Figures 5A and 5B illustrate the first two measures across the five successive probe tests. Probe tests 1a and 1b were conducted in the middle and at the end of the first acquisition phase, respectively. Both mutant and control mice showed a clear preference to the target (SE) quadrant. By contrast, performance in probe tests 2 and 3 was relatively low, and close to chance level; and mutant and control mice again behaved similarly. In probe test 4, which was conducted in Room 2 just prior to the last day's training, performance was somewhat intermediate between probes 1a~1b and probes 2~3. These impressions obtained from these two measures are highly congruent with each other.

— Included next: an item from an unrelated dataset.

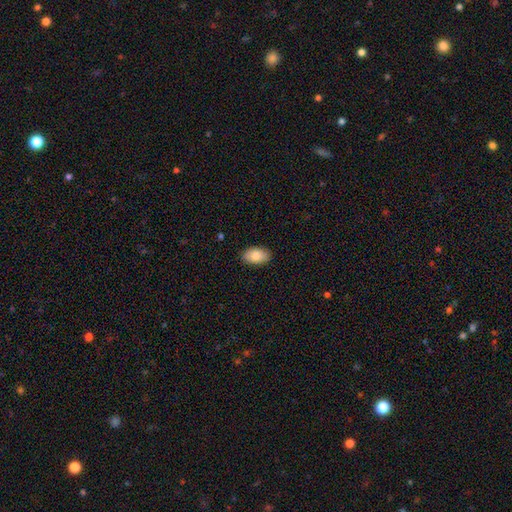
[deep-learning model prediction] Smooth or featured: smooth — 85% (featured or disk — 9%)
How rounded: in between — 94% (round — 5%)
Merging: none — 88% (minor disturbance — 9%)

Separate 2 × 5 (genotype × probes) ANOVAs yielded a near-significant effect of probes in percent time spent [F(4,39)=2.59, p=0.05], and in percent distance in target quadrant [F(4,39)=6.23, p<0.001]. There was no indication of any genotype effect or its interaction [all F's<1]. To assess whether preference for the target quadrant differed from chance level performance, we conducted separate one-sample t-tests for each of the five probe tests. To this end, mutant and control mice were pooled for the purpose of analysis because there was no statistical indication of any significant genotype difference in the overall ANOVAs. In agreement with the above impressions: significant above-chance preference (in percent time or percent distance) for the current target quadrant was detected in probe tests 1a and 1b only [p<0.005], although a non-significant tendency seemed also to be present in probe test 4 [p<0.1].

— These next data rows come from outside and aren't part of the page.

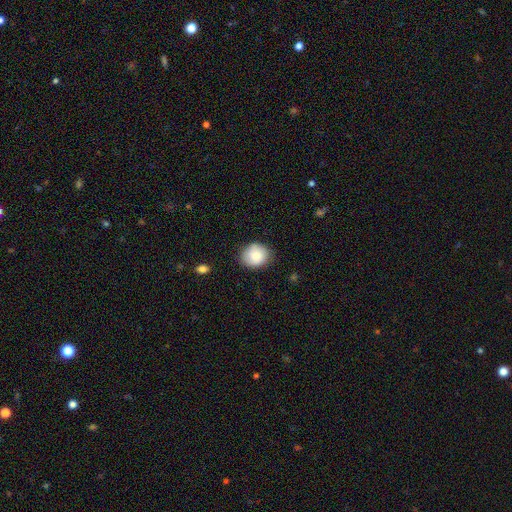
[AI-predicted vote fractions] Q: Smooth or featured?
A: smooth (84%); runner-up: featured or disk (9%)
Q: How rounded?
A: round (65%); runner-up: in between (34%)
Q: Merging?
A: none (80%); runner-up: minor disturbance (16%)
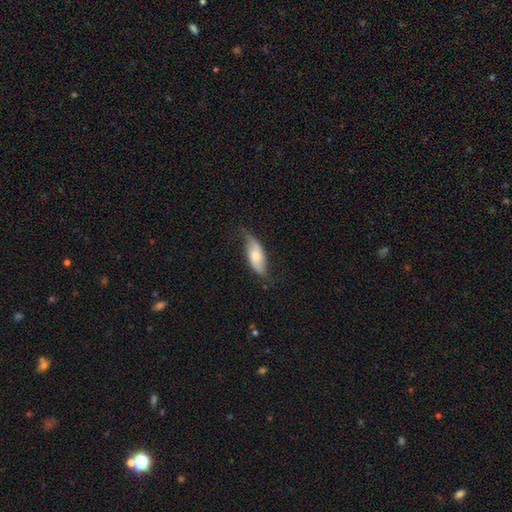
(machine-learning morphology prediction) featured or disk 49%, smooth 45%, star or artifact 6%. Down the decision tree: merging — none (60%).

Next, we also examined whether the two genotypes differed in terms of their search in the quadrants containing the escape platform in the preceding learning phase – on probe tests 2 and 3 (see Figures 5A and 5B). The relatively poor performance on probe tests 2 and 3 might stem from a tendency to search in the target quadrant of the previous learning phase. To this end, we conducted 2 × 2 (genotype × quadrants) ANOVA contrasting the two relevant (current vs previous target) quadrants for probe tests 2 and 3 separately. However, none of these analyses (based either on percent time or percent distance per quadrant) yielded any significant effects. Likewise, we also evaluated whether preference for the previous target quadrant might differ from chance level using one-sample t-tests as described before. These suggested a highly significant above-chance preference for the previous target quadrant in probe test 2 [p<0.005 and p<0.001 for percent time and percent distance, respectively], but not in probe test 3.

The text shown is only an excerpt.